__YOUR ASSIGNMENT__. Please repeat word for word the part of the passage on teen sexuality between "How responsible. Indeed, how" and "weakest among us.", inclusive.

__SOURCE DOCUMENT__.
How responsible. Indeed, how “responsible” for a culture of adults that on the one hand celebrates female sexual liberation, but on the other hand stops just short of telling young people “sex is good, not bad.” That is, a culture that worships youthful feminine beauty and the sexual expression thereof, whilst casting teen oral sex and “sexting” in demonic terms (complete with the shadowy image of a young woman curled up in a ball). Most teenage women in the US understand that they are expected to be sexy… just not too sexy. Not sexy enough, and you’re a prude. Too sexy, and you’re a slut. And how do you know when you’ve crossed the line into one or the other? Well, your peers will let you know, as they did Phoebe Prince and Hope Witsell. Between social conservatives and social liberals, the culture war continues on. And, like in any war, who loses? The weakest among us.

__SUPPLIED MATERIAL__.
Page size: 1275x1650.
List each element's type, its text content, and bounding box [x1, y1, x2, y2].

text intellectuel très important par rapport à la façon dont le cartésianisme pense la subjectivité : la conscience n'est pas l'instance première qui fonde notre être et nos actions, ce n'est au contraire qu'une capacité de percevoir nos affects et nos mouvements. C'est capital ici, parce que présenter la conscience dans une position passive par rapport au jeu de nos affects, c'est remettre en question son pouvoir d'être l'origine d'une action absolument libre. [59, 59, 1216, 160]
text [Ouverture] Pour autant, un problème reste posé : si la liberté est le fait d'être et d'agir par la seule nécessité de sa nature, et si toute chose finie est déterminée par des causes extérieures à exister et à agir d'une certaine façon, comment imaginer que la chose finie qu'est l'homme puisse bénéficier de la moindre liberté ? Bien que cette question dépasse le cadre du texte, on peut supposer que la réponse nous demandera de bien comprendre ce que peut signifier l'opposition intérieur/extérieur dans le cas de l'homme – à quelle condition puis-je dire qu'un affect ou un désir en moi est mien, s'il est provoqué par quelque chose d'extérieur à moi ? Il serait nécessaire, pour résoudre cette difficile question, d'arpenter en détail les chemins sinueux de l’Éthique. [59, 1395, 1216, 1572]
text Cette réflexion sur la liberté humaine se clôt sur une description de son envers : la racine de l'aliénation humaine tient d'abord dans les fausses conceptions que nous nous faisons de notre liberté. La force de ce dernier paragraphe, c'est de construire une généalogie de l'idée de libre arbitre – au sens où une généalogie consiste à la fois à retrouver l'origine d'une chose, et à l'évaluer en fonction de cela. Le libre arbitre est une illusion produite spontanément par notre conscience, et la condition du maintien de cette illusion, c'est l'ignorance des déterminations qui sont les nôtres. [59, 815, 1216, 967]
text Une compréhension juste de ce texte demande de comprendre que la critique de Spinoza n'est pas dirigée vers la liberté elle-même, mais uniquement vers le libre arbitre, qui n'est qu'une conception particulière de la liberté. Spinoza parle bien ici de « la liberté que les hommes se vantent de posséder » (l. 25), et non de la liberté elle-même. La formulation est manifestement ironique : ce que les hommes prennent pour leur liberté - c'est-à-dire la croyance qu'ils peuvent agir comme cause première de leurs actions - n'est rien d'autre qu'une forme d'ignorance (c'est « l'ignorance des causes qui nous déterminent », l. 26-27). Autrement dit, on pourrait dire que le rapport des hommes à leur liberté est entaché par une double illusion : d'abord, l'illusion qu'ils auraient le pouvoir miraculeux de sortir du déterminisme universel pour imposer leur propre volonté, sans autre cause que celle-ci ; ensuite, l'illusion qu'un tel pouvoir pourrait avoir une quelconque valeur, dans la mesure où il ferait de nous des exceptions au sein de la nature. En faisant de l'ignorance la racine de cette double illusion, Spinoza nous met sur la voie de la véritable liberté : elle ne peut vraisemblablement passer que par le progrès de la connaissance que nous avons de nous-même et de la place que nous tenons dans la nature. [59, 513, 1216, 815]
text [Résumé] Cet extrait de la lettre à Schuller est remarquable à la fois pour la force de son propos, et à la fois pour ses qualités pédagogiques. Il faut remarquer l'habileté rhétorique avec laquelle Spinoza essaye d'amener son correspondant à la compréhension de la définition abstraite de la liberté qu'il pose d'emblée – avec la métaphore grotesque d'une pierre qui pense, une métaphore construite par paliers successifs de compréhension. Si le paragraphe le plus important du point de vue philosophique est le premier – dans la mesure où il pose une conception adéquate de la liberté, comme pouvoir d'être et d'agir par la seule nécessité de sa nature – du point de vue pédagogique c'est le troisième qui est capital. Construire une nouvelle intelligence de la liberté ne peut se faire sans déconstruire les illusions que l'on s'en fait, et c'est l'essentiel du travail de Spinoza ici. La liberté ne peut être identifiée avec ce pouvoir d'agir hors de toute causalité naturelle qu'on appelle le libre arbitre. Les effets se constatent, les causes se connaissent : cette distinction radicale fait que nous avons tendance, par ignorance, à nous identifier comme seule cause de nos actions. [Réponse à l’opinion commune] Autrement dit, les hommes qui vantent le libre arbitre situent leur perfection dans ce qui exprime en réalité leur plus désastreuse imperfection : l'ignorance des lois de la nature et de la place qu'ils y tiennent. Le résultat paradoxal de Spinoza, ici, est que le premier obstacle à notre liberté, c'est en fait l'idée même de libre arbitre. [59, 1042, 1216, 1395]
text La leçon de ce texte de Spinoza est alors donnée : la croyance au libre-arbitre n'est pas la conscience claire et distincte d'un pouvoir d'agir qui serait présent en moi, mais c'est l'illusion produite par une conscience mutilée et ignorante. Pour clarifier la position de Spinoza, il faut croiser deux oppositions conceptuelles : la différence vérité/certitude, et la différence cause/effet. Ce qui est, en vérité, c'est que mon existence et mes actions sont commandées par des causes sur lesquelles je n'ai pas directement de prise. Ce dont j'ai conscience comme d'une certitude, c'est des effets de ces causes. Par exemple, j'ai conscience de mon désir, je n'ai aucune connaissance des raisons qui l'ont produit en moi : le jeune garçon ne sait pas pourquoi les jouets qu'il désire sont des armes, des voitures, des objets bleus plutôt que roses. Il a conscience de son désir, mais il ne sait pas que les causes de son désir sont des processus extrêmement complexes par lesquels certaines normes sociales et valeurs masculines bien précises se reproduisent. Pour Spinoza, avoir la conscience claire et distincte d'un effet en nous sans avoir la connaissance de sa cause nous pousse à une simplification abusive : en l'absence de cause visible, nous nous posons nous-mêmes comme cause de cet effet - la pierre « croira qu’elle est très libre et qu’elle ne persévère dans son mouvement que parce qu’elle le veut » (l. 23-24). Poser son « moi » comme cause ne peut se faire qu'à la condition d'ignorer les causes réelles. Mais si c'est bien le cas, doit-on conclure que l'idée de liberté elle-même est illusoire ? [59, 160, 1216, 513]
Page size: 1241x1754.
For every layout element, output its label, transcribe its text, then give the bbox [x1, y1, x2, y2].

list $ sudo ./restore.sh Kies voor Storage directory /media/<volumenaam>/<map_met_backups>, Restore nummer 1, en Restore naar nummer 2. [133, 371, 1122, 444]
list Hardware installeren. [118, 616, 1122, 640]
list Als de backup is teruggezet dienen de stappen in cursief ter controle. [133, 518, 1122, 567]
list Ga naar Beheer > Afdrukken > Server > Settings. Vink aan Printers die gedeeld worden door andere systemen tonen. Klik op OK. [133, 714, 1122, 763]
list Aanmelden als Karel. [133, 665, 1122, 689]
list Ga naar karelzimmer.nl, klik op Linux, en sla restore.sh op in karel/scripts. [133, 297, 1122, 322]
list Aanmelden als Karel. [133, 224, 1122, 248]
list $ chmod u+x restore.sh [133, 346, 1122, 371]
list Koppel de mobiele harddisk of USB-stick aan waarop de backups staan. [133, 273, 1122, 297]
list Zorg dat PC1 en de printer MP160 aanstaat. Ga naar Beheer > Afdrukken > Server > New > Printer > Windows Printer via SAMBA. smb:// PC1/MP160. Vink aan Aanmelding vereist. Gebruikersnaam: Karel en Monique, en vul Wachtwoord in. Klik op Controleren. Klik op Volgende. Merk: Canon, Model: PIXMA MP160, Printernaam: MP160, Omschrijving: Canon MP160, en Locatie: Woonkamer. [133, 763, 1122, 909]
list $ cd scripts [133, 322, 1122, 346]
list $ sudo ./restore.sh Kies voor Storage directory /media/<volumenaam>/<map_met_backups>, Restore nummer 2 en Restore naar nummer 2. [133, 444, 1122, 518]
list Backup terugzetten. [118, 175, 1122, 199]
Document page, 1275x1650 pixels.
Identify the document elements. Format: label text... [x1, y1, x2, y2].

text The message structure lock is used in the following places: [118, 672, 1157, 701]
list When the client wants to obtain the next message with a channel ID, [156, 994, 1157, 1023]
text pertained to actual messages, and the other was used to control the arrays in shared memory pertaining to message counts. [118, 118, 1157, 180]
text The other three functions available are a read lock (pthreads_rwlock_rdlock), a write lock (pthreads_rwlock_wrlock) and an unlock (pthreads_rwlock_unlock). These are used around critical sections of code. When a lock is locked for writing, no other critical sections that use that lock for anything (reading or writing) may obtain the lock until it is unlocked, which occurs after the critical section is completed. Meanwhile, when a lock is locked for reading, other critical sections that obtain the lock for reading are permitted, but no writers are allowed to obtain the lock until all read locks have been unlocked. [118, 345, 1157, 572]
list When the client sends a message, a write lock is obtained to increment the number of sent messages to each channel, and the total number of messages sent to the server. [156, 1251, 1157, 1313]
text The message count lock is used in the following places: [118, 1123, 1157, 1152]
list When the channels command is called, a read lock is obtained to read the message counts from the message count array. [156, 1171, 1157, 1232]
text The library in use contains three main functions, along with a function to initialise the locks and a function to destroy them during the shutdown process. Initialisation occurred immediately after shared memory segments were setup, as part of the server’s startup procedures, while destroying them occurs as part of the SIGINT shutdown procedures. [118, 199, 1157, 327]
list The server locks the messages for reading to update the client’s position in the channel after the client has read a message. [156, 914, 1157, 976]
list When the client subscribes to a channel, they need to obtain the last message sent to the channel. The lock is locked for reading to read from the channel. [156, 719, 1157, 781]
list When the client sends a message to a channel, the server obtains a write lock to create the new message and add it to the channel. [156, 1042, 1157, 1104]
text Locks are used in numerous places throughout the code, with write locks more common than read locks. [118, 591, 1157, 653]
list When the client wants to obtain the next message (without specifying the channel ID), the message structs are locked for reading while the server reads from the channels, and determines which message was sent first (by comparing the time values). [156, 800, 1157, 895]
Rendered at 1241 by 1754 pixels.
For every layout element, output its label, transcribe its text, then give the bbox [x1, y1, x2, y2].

__SOLUTION FOR THIS EXERCISE__.
How responsible. Indeed, how “responsible” for a culture of adults that on the one hand celebrates female sexual liberation, but on the other hand stops just short of telling young people “sex is good, not bad.” That is, a culture that worships youthful feminine beauty and the sexual expression thereof, whilst casting teen oral sex and “sexting” in demonic terms (complete with the shadowy image of a young woman curled up in a ball). Most teenage women in the US understand that they are expected to be sexy… just not too sexy. Not sexy enough, and you’re a prude. Too sexy, and you’re a slut. And how do you know when you’ve crossed the line into one or the other? Well, your peers will let you know, as they did Phoebe Prince and Hope Witsell. Between social conservatives and social liberals, the culture war continues on. And, like in any war, who loses? The weakest among us.